━━ Material to process ━━

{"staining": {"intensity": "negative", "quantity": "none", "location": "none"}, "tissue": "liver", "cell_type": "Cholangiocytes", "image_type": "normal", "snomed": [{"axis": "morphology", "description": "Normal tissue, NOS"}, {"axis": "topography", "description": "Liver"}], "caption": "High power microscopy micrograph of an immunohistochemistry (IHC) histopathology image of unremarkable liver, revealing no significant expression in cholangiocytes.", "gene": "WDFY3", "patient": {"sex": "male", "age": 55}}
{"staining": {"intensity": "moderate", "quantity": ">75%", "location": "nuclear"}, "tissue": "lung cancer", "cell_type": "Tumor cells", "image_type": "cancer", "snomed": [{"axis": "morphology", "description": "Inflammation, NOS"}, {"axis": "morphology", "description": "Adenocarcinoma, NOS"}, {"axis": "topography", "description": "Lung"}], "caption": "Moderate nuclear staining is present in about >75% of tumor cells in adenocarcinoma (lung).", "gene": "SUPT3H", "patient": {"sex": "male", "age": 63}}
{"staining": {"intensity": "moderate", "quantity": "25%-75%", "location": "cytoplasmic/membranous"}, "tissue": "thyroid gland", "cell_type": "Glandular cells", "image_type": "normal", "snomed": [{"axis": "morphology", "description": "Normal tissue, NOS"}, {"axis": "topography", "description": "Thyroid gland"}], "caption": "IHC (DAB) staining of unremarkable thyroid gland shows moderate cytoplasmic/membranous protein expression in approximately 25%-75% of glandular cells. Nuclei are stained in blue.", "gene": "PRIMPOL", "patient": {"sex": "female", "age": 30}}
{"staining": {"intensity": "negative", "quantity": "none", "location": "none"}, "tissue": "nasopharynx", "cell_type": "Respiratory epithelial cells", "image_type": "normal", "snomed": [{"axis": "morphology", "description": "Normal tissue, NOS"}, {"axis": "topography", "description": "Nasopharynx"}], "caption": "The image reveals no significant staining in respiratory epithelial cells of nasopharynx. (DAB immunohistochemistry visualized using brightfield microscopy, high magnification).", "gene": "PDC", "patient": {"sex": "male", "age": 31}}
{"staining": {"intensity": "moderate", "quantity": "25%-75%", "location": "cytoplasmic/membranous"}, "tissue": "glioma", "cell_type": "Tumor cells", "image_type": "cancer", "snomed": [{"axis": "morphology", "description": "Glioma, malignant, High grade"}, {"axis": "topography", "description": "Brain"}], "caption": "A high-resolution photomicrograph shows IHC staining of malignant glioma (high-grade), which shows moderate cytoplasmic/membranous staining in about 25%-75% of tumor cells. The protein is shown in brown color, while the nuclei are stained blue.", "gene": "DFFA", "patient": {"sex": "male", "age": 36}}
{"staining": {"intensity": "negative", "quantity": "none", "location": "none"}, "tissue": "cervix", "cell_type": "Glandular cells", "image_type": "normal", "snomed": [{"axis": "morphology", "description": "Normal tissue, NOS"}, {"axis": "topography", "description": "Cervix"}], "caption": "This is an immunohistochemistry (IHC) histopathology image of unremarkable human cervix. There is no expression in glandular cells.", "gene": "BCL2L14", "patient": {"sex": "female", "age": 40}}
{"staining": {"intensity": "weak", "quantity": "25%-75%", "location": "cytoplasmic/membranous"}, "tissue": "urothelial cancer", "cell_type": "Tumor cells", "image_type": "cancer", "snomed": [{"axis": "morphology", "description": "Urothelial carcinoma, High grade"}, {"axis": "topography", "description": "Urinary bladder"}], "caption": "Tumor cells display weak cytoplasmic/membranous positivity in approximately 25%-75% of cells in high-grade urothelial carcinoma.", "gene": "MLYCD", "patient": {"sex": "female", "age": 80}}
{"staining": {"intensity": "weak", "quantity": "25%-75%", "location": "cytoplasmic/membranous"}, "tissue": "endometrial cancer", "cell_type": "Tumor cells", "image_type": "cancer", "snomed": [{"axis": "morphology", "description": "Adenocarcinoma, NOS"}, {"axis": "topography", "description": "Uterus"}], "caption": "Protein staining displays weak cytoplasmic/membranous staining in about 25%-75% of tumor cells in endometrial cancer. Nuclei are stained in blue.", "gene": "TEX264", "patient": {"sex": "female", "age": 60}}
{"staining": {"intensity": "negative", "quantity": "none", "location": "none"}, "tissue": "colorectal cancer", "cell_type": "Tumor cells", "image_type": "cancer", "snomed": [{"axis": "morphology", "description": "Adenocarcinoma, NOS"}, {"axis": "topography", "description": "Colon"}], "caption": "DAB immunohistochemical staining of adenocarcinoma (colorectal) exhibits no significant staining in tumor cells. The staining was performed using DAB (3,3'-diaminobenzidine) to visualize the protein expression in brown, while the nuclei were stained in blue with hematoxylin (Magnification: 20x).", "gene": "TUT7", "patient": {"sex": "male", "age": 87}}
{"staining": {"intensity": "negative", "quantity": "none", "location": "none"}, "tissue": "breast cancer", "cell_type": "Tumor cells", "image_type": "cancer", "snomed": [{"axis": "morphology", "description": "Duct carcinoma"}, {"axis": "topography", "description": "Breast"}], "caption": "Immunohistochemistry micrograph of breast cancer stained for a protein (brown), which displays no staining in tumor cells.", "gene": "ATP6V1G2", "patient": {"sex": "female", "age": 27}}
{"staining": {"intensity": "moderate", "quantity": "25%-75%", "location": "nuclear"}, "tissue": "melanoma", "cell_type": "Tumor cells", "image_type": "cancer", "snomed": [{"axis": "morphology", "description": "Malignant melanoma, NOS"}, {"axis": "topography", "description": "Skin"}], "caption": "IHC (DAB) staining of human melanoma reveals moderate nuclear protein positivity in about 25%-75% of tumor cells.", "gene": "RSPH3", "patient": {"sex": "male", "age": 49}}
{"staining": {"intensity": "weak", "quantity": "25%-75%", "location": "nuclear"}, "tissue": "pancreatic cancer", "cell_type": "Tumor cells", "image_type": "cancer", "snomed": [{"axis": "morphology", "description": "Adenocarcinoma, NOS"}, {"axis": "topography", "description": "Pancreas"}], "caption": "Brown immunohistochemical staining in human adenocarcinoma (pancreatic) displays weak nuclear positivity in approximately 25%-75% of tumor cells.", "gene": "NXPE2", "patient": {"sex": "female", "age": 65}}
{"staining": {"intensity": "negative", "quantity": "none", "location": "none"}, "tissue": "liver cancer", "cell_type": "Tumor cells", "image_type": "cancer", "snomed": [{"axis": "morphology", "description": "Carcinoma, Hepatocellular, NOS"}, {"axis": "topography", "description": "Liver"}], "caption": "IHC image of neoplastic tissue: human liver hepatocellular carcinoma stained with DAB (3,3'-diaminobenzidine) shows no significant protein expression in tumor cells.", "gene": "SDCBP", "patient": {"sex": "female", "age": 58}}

━━━

Action item ->
Pull every line containing "displays" from the entries above and copy it.

Answer below ->
{"staining": {"intensity": "weak", "quantity": "25%-75%", "location": "cytoplasmic/membranous"}, "tissue": "endometrial cancer", "cell_type": "Tumor cells", "image_type": "cancer", "snomed": [{"axis": "morphology", "description": "Adenocarcinoma, NOS"}, {"axis": "topography", "description": "Uterus"}], "caption": "Protein staining displays weak cytoplasmic/membranous staining in about 25%-75% of tumor cells in endometrial cancer. Nuclei are stained in blue.", "gene": "TEX264", "patient": {"sex": "female", "age": 60}}
{"staining": {"intensity": "negative", "quantity": "none", "location": "none"}, "tissue": "breast cancer", "cell_type": "Tumor cells", "image_type": "cancer", "snomed": [{"axis": "morphology", "description": "Duct carcinoma"}, {"axis": "topography", "description": "Breast"}], "caption": "Immunohistochemistry micrograph of breast cancer stained for a protein (brown), which displays no staining in tumor cells.", "gene": "ATP6V1G2", "patient": {"sex": "female", "age": 27}}
{"staining": {"intensity": "weak", "quantity": "25%-75%", "location": "nuclear"}, "tissue": "pancreatic cancer", "cell_type": "Tumor cells", "image_type": "cancer", "snomed": [{"axis": "morphology", "description": "Adenocarcinoma, NOS"}, {"axis": "topography", "description": "Pancreas"}], "caption": "Brown immunohistochemical staining in human adenocarcinoma (pancreatic) displays weak nuclear positivity in approximately 25%-75% of tumor cells.", "gene": "NXPE2", "patient": {"sex": "female", "age": 65}}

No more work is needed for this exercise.